• Source extract
-- Opening Marker --

85% of land purchasers also entered service contracts. The 15% who didn't generally couldn't access their land (located in the middle of the grove) to do anything with it.

The SEC's Challenge:

The SEC argued this arrangement was an "investment contract" and thus a security under Section 2(a)(1). Howey had not registered these securities and had not filed the required disclosures.

Howey countered that it was simply selling real estate and offering agricultural services—neither of which are securities.

The District Court sided with Howey. The Fifth Circuit Court of Appeals affirmed. Both courts reasoned that the transactions were real estate sales and service contracts—categories traditionally outside securities regulation.

The SEC appealed to the Supreme Court.

Justice Murphy, writing for a unanimous Court, reversed. His reasoning established the test still used today.

The Starting Point: Purpose of Securities Laws

Justice Murphy began by emphasizing the purpose of securities regulation:

"The Securities Act was designed to promote full and fair disclosure of the character of securities sold in interstate and foreign commerce..."

The law sought to protect investors from fraud and manipulation through mandatory disclosure. But this protection required knowing what counted as a "security."

The Challenge of "Investment Contract"

Congress had included "investment contract" in the definition of security, but hadn't defined the term. Justice Murphy surveyed how state courts had interpreted similar language in blue sky laws:

"The term 'investment contract' is undefined by the Securities Act or by relevant legislative reports. But the term was common in many state 'blue sky' laws in existence prior to the adoption of the federal statute..."

He found that state courts had given the term "a uniform meaning" focused on economic reality rather than form:

"The courts have construed the term as meaning a contract or scheme for the 'placing of capital or laying out of money in a way intended to secure income or profit from its employment.'"

The Test Articulated

Justice Murphy then articulated what became the Howey test:

"An investment contract for purposes of the Securities Act means a contract, transaction or scheme whereby a person invests his money in a common enterprise and is led to expect profits solely from the efforts of the promoter or a third party, it being immaterial whether the shares in the enterprise are evidenced by formal certificates or by nominal interests in the physical assets employed in the enterprise."

-- Closing Marker --

• Supplied information
-- Opening Marker --

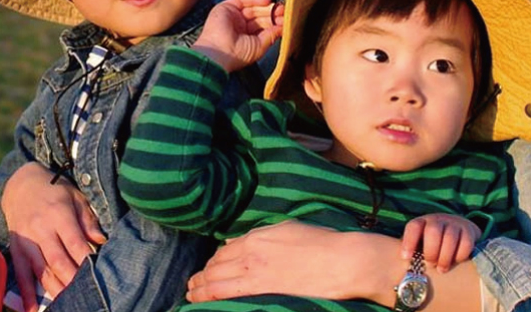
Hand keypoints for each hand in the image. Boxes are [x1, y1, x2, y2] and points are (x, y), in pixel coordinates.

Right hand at [1, 162, 106, 311]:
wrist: (22, 184)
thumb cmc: (55, 190)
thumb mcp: (76, 196)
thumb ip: (87, 219)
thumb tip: (101, 240)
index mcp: (59, 214)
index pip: (74, 242)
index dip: (84, 259)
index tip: (95, 272)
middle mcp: (40, 228)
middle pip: (57, 259)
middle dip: (70, 279)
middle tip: (82, 294)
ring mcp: (26, 239)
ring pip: (40, 269)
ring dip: (52, 289)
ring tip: (64, 303)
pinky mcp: (15, 247)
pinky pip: (20, 273)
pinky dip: (26, 292)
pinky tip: (30, 308)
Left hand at [186, 220, 399, 304]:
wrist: (340, 260)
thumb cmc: (320, 243)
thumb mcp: (288, 228)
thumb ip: (261, 235)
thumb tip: (240, 241)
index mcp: (257, 237)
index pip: (224, 250)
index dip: (213, 261)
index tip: (207, 268)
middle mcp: (251, 253)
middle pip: (216, 266)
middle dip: (201, 277)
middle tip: (191, 285)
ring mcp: (255, 274)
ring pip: (217, 283)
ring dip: (200, 289)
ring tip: (191, 295)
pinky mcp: (262, 292)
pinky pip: (228, 296)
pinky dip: (212, 298)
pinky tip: (205, 302)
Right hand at [193, 0, 282, 71]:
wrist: (219, 53)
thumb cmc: (236, 55)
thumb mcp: (259, 46)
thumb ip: (271, 35)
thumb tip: (283, 28)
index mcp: (245, 37)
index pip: (262, 27)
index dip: (274, 23)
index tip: (285, 21)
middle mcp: (238, 26)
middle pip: (259, 16)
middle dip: (272, 14)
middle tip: (284, 12)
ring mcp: (232, 16)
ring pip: (252, 8)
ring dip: (266, 7)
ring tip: (279, 8)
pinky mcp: (226, 7)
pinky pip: (243, 0)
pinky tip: (267, 2)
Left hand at [401, 213, 480, 272]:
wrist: (459, 226)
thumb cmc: (434, 240)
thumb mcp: (422, 240)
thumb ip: (414, 249)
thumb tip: (405, 264)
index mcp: (422, 222)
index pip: (413, 227)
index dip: (408, 242)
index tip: (406, 257)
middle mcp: (437, 220)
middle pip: (433, 231)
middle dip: (431, 251)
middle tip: (430, 264)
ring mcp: (453, 223)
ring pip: (450, 238)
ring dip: (445, 257)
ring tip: (441, 269)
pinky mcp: (468, 230)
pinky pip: (465, 244)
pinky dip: (459, 256)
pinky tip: (455, 261)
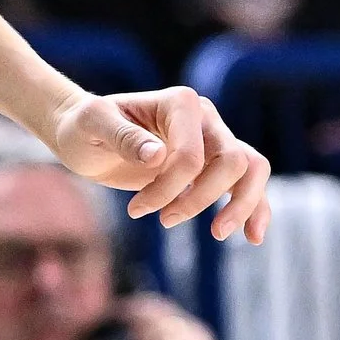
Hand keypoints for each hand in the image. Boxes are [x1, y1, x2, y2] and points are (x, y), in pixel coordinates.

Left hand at [48, 86, 271, 243]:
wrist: (83, 136)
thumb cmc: (84, 128)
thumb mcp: (92, 126)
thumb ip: (123, 135)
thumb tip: (159, 154)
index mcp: (179, 103)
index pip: (192, 154)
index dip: (170, 187)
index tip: (137, 209)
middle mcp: (204, 117)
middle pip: (233, 162)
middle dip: (201, 199)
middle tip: (165, 221)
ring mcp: (212, 139)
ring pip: (251, 170)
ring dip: (241, 205)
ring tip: (218, 233)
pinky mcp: (212, 164)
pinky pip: (248, 182)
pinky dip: (256, 208)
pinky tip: (252, 236)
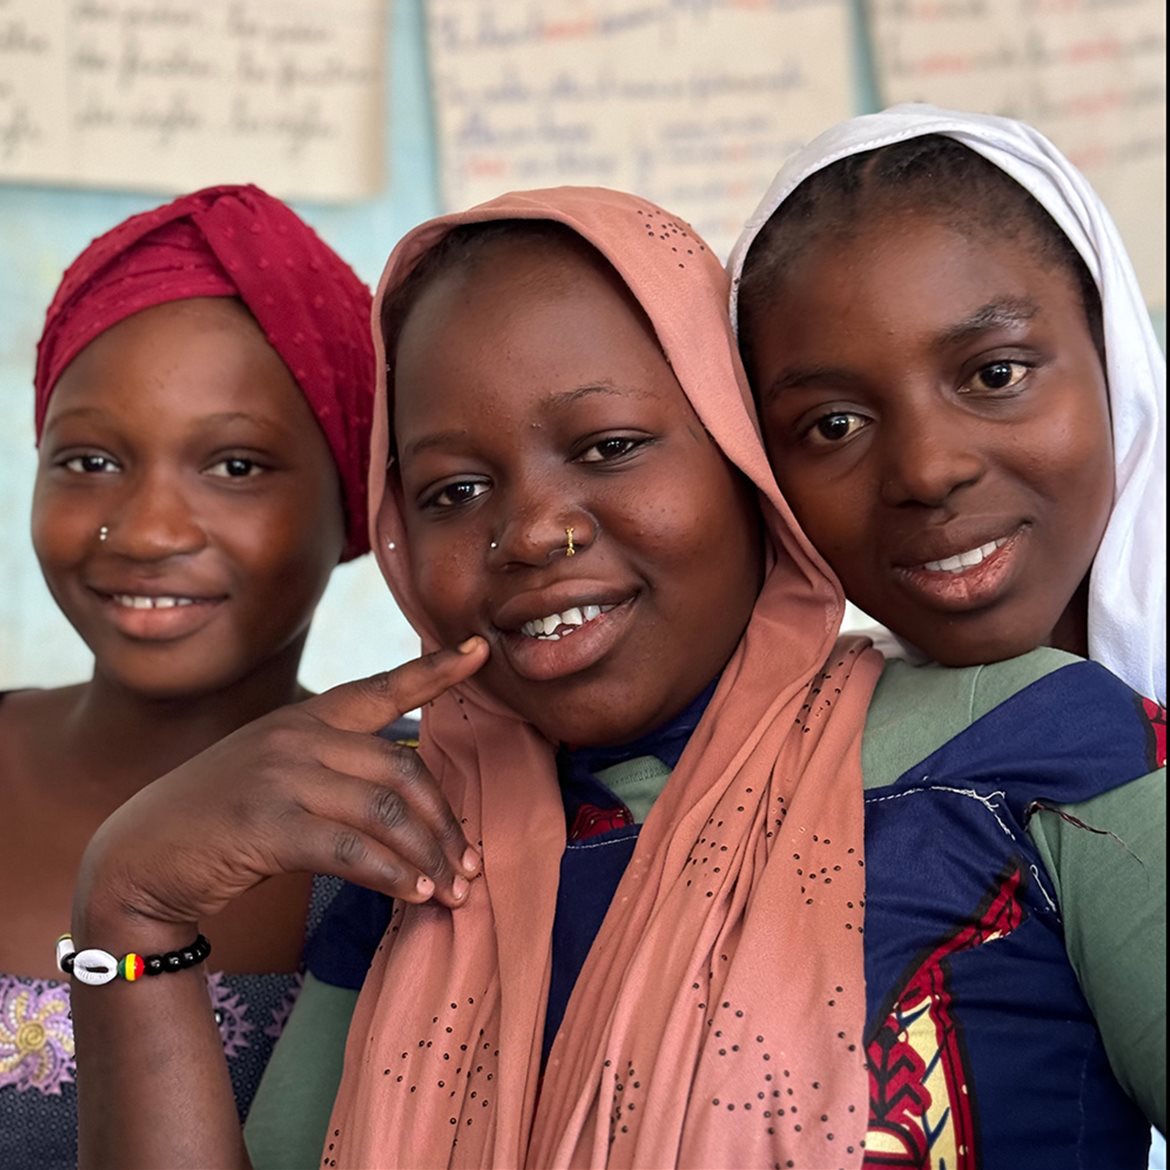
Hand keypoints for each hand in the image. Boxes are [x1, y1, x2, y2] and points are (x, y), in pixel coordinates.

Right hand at [75, 638, 489, 933]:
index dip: (435, 671)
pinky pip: (353, 851)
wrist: (138, 859)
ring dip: (428, 857)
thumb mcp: (276, 775)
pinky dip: (393, 875)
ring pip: (386, 813)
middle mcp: (298, 736)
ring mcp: (281, 777)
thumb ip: (336, 773)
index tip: (479, 650)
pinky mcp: (267, 824)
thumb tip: (411, 809)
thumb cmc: (219, 820)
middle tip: (469, 866)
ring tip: (452, 890)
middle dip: (446, 824)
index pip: (382, 688)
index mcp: (306, 718)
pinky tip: (414, 895)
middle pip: (404, 772)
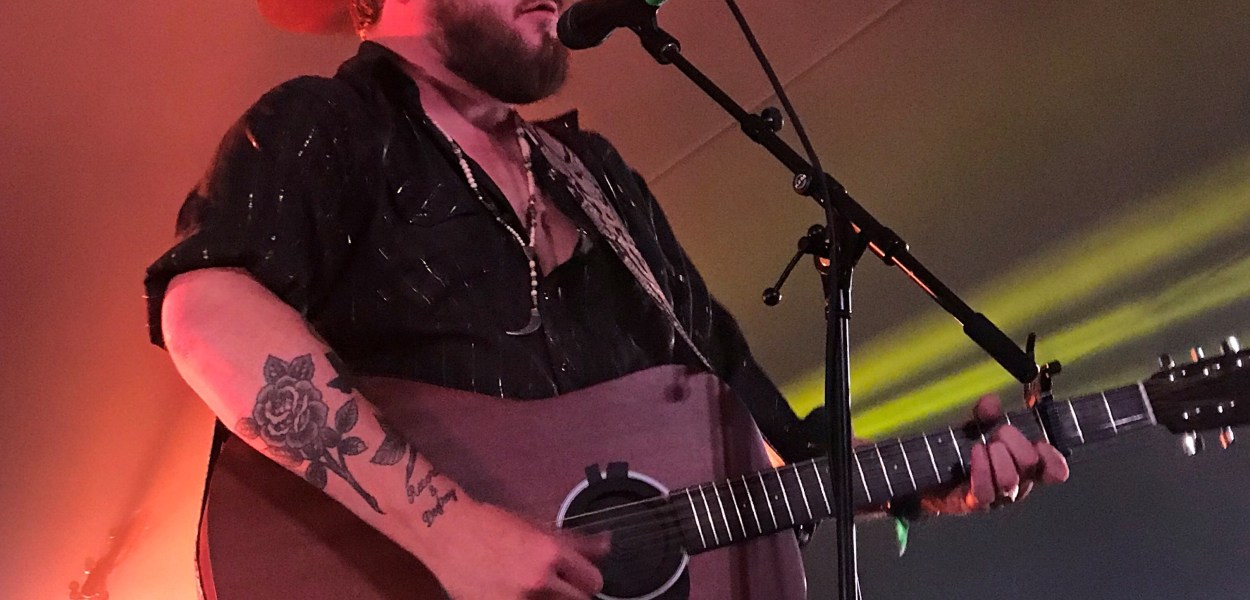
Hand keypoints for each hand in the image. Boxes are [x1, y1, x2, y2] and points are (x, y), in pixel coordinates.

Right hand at [422, 498, 610, 599]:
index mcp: (549, 553)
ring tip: (537, 589)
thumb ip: (575, 541)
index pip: (593, 580)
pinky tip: (520, 593)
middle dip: (574, 593)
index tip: (580, 576)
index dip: (588, 578)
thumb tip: (606, 545)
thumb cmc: (493, 525)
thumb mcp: (537, 526)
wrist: (449, 534)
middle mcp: (538, 582)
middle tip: (562, 584)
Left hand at [926, 395, 1068, 513]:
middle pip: (1030, 465)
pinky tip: (976, 452)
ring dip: (997, 457)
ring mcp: (997, 497)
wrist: (931, 477)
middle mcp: (1017, 485)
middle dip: (1015, 442)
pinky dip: (981, 469)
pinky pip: (984, 492)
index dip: (1053, 458)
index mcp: (1026, 468)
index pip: (1055, 471)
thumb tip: (991, 402)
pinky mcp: (975, 504)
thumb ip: (985, 414)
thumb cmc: (961, 452)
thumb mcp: (974, 427)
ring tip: (984, 444)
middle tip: (999, 433)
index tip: (1039, 443)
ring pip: (1009, 481)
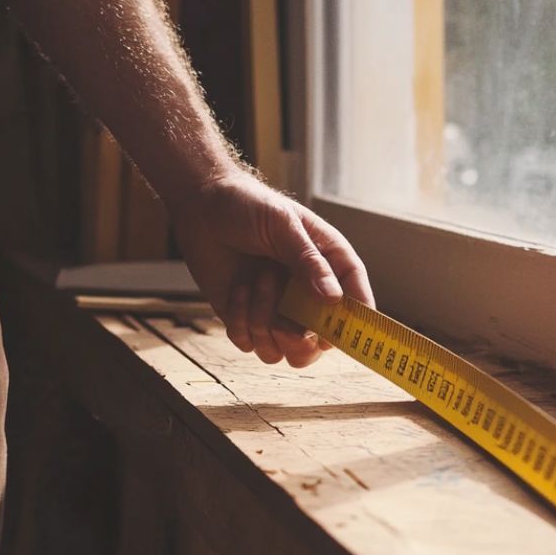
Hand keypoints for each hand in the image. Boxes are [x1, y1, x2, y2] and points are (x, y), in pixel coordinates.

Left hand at [171, 172, 373, 367]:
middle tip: (287, 326)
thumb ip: (307, 261)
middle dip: (303, 341)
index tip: (346, 332)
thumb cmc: (247, 205)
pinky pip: (250, 344)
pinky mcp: (246, 318)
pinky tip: (236, 289)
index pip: (354, 296)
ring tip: (256, 281)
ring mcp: (276, 308)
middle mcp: (305, 292)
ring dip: (266, 322)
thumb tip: (334, 298)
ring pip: (283, 349)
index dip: (356, 318)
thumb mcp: (282, 225)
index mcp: (326, 261)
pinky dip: (241, 323)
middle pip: (319, 342)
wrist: (200, 206)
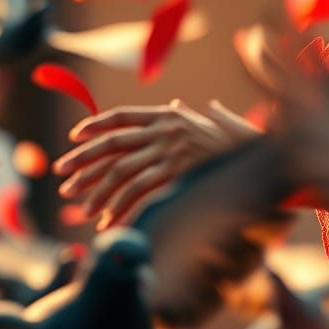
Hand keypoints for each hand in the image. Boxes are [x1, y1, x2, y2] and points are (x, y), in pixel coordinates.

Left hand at [53, 99, 259, 230]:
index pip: (122, 116)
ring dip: (97, 190)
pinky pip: (140, 192)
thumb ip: (198, 116)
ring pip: (121, 171)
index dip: (96, 126)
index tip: (74, 137)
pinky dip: (121, 208)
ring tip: (80, 207)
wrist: (265, 156)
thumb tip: (189, 106)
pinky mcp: (178, 174)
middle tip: (62, 175)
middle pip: (113, 143)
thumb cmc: (243, 143)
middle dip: (83, 160)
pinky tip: (108, 222)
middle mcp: (166, 129)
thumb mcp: (218, 122)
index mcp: (170, 115)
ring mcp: (172, 151)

-- Closing Marker --

• Required action 1
Answer these from the Howey excerpt:
(a) What percentage of land purchasers also entered service contracts?
(b) Which court affirmed the District Court's ruling?
(c) Before the federal statute, in what kind of laws had the term "investment contract" been common?
• Required action 2
Condense the paragraph of the Howey excerpt that begins "The District Court sided with Howey" into one shorter sentence that keeps its main facts.

• Output 1
(a) 85%
(b) The Fifth Circuit Court of Appeals
(c) In many state "blue sky" laws

• Output 2
The District Court ruled for Howey and the Fifth Circuit affirmed, both treating the transactions as real estate sales and service contracts, which traditionally fell outside securities regulation.